I'll save other observations about the new Ramayan for later posts, and there are a whole lot of interesting things to say about it, but I wanted to note one here: the new production makes Ram's 14-year exile in the forest clearly/ineluctably fated several times over. In 1980s Ramayan, pretty much only Ram's devotion to धर्म [dharm/doing the right(eous) thing] drives him out: King Dasharath made a promise, two boons, years ago to his queen Kaikeyi, so when she asks Dasharath to enthrone her son Bharat and exile Ram, Ram believes he must go in order to fulfill his father's promise and save his family's honor. Well. In the new Ramayan, it's much more freighted:
1) The palace astrologer finds that the match is dreadfully inauspicious: Ram "मांगलिक हैं" [manglik hain/was born under Mars in a way that guarantees misery in Sita's marriage to him]. (For a modern example of this continuing dread of one partner's being "manglik," see the Bollywood movie Lage Raho, Munna Bhai.) HOWEVER,--
2) There's a one-hour window during which this combination will work out fine IF they're careful not to miss this rare opportunity.

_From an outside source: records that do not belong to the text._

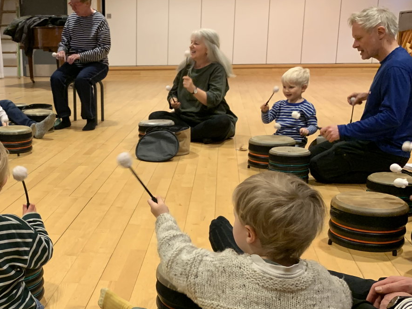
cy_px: 196
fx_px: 559
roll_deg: +0.7
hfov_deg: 39.3
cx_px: 101
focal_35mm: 47
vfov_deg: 30.7
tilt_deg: -14.1
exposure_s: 1/60
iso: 250
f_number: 1.8
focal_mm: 4.25
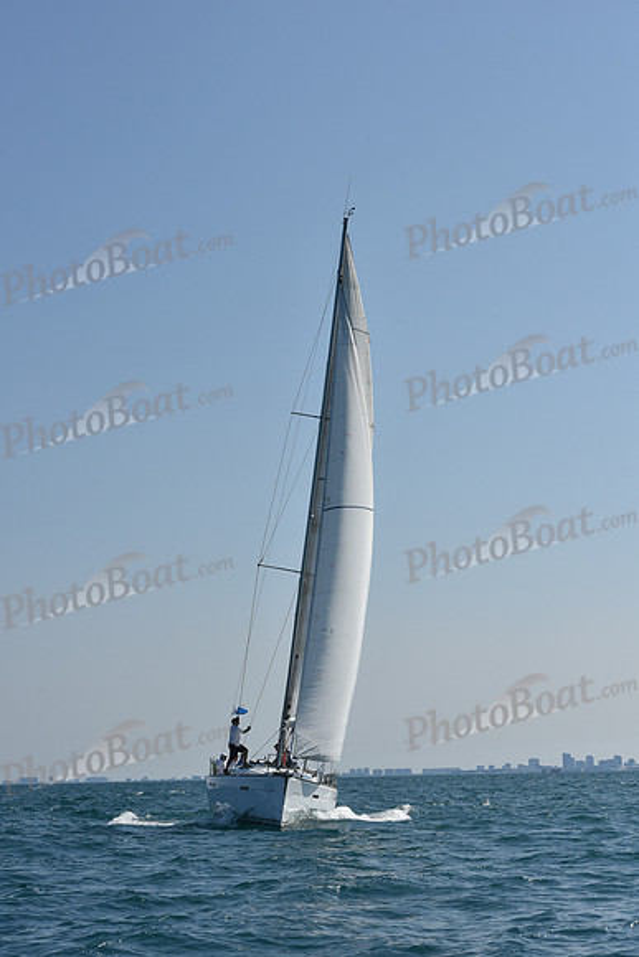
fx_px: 2129
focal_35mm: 80
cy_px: 478
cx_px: 320
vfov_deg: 25.4
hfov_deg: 17.1
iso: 250
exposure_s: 1/1600
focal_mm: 80
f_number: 9
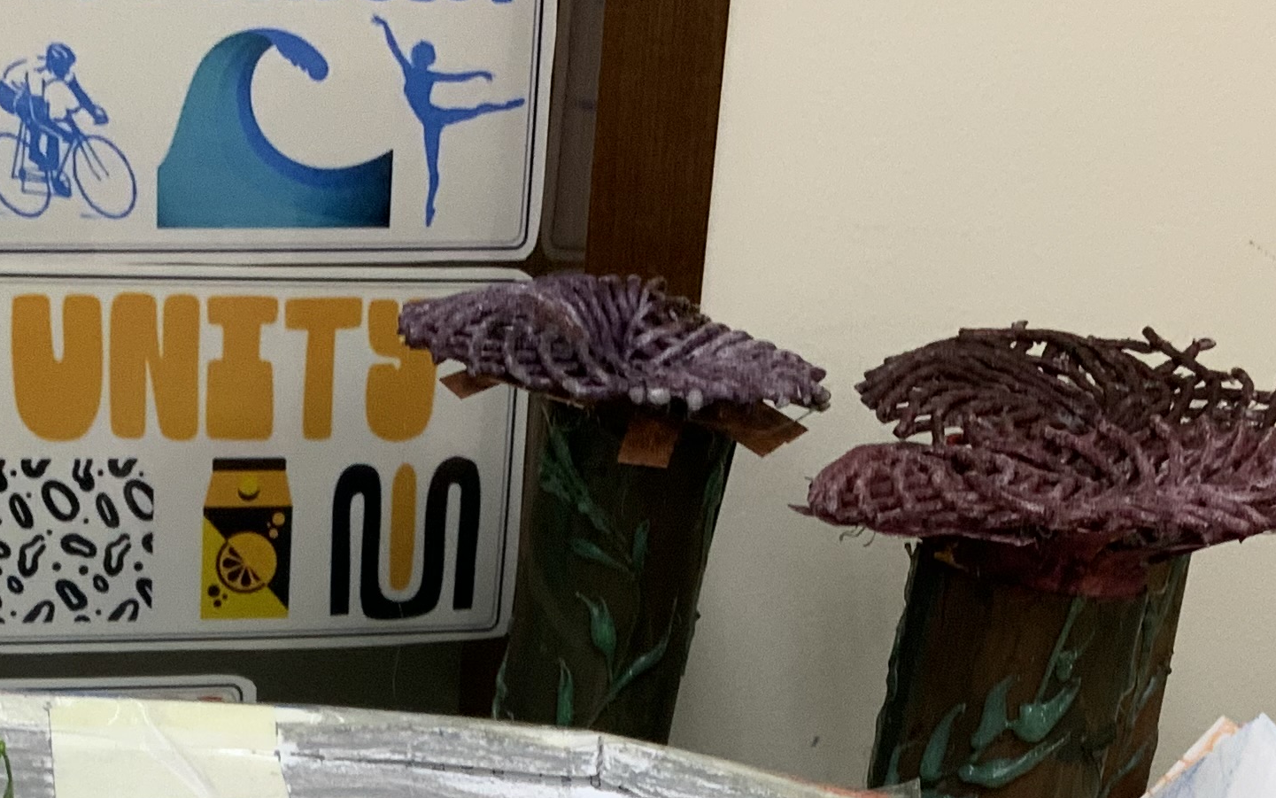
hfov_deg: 24.0
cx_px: 505
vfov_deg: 14.4
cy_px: 1107
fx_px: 2991
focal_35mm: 86
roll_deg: -4.9
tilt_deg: -27.0
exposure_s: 1/50
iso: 50
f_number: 1.8
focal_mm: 3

The wedding is thus planned for this precise time. HOWEVER,--
3) A consortium of gods, led by Indra, wants to prevent Ram and Sita from escaping fate so simply. They send one of the gods down disguised as a dancer, who mesmerizes the wedding party so deeply that the short auspicious hour slips away unnoticed. The loophole is closed. ADDITIONALLY:
4) Before the wedding ceremony even started, Sita made a rash vow to Parvati (Shiva's consort): she (Sita) would voluntarily go through great suffering if only Ram were given sufficient strength to lift and string Shiva's bow, in the testing ceremony designed to choose Sita's groom. Parvati is distressed, knowing that the vow was unnecessary--Ram would have been fine on his own--but at Shiva's urging, grants Sita's prayer at the cost Sita specified. We all know where her suffering will begin--with Ram's removal to the forest. And FINALLY:
5) Years ago, it turns out, Dasharath made a horrible, fateful mistake. (This mistake appears in the 1980s Ramayan as well, but less highlighted.) Back before Dasharath sired Ram, he was hunting, alone, with his bow one night, and he thought he heard a deer drinking at the nearby pool. He shot into the dark--and fatally struck a young man who was collecting water for his aged, blind parents. The mother curses Dasharath: May your firstborn son be taken away from you, and then may you die a terrible painful death yourself! So Ram's forced departure, followed soon by Dasharath's demise, clearly fulfill this powerful curse. (Side note: I must look into these Indian curses...)
With all this going on, the exile doesn't seem one bit like a choice. The gods, a curse, astrology, and Ram's own wife all contribute to guaranteeing that he goes away.


Anyway: I invite you all to join me and my wife in watching this fantastic new production of the Ramayan on Netflix!